Neden sınırlara daha çok Afgan göçmenler yığılıyor?
PremRajaram’ın bir makalesine atıfla, kendilerini kapitalist piyasa içerisinde formel bir emek gücü olarak değer kazandırma şansı olmayan, bu yüzden de emek güçlerini asla “bildiğimiz” sözleşmeye dayalı bir ilişki ile satamayacak ve bu yüzden de piyasanın ancak görünmeyen “sahne arkasındaki” işleyişinde “kullan-at” bedenler. Yani dünyanın “artık-nüfusu”. Afgan göçmenler bugün bu mülksüzleşme ve değersizleşme halinin en “çıplak” ve yoğun halini temsil ediyor olabilirler; ama temsil ettikleri gerçeklik derece açısından olmasa da nitelik açısından diğer göçmen ve mülteciler için ve hatta kendi ülke sınırları içerisinde güvencesizleştirilen emekçiler için de geçerli.
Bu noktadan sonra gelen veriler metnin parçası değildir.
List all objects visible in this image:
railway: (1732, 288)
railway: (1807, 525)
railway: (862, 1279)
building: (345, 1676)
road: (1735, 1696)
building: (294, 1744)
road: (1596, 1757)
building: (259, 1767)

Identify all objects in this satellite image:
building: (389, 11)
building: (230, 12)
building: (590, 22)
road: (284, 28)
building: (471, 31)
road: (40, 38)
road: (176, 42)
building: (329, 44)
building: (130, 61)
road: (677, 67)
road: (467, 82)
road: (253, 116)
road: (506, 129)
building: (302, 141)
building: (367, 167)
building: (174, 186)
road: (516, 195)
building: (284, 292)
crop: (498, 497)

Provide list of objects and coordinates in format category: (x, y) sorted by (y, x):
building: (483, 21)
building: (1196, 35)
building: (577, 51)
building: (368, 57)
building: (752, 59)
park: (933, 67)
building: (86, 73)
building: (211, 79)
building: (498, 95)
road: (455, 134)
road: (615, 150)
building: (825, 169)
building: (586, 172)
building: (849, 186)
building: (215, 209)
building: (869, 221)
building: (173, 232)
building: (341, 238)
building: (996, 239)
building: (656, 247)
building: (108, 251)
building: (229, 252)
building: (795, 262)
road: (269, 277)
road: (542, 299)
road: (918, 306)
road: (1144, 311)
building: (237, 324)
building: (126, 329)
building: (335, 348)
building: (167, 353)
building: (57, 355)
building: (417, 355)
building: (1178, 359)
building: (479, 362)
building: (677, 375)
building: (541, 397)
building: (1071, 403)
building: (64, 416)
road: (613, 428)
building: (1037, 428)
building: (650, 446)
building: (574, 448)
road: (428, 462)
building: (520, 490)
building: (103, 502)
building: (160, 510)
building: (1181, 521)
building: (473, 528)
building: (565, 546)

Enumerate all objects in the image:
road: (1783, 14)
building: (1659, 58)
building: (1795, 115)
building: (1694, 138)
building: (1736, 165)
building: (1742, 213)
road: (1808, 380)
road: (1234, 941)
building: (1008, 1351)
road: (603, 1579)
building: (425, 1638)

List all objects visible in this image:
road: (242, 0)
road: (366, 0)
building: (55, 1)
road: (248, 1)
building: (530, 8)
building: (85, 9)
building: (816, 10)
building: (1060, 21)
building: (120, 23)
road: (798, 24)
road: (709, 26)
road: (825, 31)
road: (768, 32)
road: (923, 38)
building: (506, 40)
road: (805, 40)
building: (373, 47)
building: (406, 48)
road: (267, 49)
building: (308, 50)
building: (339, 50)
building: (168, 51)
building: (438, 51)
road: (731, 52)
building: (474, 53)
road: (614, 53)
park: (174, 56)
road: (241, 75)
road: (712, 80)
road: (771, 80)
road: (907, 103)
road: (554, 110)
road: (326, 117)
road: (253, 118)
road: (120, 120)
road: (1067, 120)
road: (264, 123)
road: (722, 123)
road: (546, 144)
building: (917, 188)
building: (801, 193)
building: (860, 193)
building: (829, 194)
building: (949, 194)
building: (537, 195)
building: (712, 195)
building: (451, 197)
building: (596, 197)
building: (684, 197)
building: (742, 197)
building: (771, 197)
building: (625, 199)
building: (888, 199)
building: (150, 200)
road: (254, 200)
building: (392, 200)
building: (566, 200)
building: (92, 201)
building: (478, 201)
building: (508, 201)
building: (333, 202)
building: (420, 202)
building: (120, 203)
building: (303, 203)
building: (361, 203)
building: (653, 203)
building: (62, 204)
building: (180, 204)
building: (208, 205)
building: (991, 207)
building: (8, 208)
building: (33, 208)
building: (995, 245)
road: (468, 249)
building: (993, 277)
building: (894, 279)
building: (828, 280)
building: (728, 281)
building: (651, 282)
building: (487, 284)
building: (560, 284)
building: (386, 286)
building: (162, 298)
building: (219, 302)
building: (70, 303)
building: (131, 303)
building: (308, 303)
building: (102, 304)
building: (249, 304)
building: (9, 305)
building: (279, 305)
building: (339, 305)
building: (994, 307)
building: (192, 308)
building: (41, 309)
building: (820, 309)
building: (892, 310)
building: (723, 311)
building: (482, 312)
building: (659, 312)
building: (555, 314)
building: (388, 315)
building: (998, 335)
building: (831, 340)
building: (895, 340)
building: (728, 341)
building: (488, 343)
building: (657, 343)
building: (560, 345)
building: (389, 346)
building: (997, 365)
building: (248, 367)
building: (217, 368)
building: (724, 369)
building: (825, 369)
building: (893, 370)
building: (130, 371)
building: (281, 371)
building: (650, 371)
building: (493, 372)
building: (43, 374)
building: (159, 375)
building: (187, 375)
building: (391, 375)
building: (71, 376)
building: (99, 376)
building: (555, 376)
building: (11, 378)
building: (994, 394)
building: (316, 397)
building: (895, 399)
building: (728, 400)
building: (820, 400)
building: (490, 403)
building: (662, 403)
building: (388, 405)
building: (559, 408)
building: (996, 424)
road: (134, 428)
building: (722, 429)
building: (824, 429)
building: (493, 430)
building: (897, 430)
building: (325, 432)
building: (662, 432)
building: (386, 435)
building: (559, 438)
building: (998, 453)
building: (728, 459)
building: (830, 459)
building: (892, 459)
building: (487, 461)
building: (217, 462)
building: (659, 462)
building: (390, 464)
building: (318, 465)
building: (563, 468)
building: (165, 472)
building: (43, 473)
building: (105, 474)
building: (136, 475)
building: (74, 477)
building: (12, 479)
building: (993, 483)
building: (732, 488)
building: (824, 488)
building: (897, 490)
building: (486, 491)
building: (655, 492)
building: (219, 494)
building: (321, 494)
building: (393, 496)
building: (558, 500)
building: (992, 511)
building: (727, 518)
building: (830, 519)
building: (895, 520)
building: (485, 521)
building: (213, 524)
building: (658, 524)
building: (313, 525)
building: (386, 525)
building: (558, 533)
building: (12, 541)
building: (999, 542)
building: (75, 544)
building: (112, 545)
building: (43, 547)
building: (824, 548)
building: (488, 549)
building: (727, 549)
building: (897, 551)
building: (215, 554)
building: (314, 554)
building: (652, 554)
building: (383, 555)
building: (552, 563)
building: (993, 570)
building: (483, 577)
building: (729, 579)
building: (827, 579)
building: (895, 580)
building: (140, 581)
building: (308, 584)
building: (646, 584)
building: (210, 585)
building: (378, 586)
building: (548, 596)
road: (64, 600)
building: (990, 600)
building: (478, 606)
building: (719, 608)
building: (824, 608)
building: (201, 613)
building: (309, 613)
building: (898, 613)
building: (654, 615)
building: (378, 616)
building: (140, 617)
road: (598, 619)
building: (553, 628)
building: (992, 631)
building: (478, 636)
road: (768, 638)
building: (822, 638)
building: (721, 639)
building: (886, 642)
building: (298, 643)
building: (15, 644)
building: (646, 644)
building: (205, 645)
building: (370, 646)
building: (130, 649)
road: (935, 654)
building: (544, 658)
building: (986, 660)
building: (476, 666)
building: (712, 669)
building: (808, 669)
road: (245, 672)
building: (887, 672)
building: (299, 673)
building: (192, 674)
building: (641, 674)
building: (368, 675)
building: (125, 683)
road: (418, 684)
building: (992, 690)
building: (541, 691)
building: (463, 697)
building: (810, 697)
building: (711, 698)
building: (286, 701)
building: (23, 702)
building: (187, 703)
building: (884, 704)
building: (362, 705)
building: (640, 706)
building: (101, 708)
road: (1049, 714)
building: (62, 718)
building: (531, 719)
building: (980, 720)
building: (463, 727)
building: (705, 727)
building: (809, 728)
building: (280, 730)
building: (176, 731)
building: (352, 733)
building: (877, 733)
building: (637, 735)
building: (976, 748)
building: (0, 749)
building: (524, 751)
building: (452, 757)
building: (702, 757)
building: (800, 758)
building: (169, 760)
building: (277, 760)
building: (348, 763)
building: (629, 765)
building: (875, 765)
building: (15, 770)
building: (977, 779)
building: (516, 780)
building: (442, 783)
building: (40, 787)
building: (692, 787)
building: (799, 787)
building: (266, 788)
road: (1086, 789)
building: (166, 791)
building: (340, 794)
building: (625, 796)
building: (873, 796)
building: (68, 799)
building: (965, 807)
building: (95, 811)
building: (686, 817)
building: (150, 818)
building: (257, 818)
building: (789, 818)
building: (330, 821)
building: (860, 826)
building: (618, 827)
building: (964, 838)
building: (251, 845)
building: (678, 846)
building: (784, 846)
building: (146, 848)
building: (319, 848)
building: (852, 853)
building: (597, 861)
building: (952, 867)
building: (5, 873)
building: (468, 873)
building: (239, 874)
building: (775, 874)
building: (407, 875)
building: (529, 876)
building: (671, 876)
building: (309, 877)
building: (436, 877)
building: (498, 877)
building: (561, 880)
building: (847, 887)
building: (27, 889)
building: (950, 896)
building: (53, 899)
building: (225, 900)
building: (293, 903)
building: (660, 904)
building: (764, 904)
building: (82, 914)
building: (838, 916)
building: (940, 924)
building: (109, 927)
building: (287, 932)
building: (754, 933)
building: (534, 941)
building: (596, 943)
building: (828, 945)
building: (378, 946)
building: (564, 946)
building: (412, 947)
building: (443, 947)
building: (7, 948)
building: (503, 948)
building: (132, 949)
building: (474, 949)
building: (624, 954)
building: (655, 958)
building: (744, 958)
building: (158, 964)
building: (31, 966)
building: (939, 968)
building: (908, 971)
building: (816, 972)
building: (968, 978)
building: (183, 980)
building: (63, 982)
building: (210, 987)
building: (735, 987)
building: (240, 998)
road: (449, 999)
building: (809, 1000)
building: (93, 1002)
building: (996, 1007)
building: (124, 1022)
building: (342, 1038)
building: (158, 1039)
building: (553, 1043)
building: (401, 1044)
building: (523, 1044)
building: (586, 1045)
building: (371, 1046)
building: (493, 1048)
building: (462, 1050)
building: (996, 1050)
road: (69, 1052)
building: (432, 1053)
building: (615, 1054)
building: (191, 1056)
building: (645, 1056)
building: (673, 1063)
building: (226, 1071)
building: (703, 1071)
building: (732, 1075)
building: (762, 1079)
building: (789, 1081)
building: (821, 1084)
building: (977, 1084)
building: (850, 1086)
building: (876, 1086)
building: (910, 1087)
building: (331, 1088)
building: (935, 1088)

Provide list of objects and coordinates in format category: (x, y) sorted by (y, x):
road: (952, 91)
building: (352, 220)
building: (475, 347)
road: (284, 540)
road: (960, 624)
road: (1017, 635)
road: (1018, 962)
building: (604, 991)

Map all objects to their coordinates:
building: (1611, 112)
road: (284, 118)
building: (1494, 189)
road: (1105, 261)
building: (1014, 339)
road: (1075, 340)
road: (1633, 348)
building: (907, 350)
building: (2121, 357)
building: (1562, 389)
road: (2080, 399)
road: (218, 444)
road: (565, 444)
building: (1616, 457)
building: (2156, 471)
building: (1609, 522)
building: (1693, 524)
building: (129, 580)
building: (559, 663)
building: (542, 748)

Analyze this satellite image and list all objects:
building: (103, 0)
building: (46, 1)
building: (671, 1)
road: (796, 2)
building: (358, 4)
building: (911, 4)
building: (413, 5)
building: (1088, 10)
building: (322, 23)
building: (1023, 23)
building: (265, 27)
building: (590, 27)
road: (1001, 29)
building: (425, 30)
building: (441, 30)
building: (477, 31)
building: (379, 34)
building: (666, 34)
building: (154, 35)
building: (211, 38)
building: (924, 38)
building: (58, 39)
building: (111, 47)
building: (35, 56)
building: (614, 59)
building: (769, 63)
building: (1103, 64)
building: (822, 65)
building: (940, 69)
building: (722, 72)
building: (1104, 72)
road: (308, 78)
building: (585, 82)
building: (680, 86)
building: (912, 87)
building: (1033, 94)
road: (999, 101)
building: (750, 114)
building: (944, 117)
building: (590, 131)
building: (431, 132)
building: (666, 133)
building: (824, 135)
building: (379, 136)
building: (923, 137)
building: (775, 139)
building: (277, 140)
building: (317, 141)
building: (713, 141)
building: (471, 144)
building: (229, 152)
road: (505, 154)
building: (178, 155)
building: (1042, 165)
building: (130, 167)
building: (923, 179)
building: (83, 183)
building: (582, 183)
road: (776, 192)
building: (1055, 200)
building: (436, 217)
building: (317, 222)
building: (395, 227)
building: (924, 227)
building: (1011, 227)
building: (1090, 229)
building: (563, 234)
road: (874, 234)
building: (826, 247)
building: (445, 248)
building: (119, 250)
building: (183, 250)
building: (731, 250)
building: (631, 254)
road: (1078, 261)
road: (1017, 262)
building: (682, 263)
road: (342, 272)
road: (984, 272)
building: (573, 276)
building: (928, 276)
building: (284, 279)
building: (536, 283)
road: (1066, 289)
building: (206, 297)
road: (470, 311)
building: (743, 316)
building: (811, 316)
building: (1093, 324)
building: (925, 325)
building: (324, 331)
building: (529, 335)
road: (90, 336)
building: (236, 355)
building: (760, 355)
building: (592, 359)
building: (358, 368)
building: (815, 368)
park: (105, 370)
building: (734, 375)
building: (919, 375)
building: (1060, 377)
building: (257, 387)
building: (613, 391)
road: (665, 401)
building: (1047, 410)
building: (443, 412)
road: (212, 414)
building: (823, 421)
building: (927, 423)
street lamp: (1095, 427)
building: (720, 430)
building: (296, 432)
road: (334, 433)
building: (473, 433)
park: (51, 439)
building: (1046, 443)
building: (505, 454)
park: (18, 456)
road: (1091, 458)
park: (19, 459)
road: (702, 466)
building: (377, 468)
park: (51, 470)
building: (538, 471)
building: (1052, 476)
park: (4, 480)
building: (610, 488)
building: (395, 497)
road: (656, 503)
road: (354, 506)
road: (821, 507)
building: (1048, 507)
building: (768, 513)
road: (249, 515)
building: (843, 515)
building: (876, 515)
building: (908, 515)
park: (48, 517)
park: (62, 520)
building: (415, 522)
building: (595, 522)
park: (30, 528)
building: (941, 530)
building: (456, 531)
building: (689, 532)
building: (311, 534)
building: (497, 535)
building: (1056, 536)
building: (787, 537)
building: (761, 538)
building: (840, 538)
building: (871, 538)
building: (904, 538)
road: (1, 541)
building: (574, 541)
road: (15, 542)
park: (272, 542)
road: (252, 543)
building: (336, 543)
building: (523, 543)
Bu yaşanan durumun göçmenlik ve mültecilik meselesine ilişkin ne gibi sonuçları olabilir?
Bugün Pazarkule’deki manzara elbette Türkiye’nin Suriye’deki çıkmazı ile güncel olarak ilgili. Fakat meseleyi dünyanın genel ahvali üzerinden değerlendirdiğimizde gördüğümüz şey kapitalizmin bu artık nüfusunun, başka herhangi bir kaynağa sahip olmaksızın “Kaybedecek hiçbir şeyi olmamayı”ve “çok sayıda” olmayı, bir “kuvvete” dönüştürerek küresel mülteci idare sisteminde bence kalıcı etkileri olacak bir kısa devre yaratması. Yunanistan’daki güvenlik güçleri gaz bombası atarak belki bir süreliğine bu “basıncı” topraklarının dışına itebilir; belki AKP, AB ile yeni bir antlaşma yaparak yeniden sıkı sınır kontrollerine başlayabilir. Fakat kapitalizmin artık taşıyamadığı çelişkiler var olduğu müddetçe yarın başka bir yerde, belki de hiçbir devletin teşvikine gerek kalmaksızın sınırların zorlandığına tanık olabiliriz.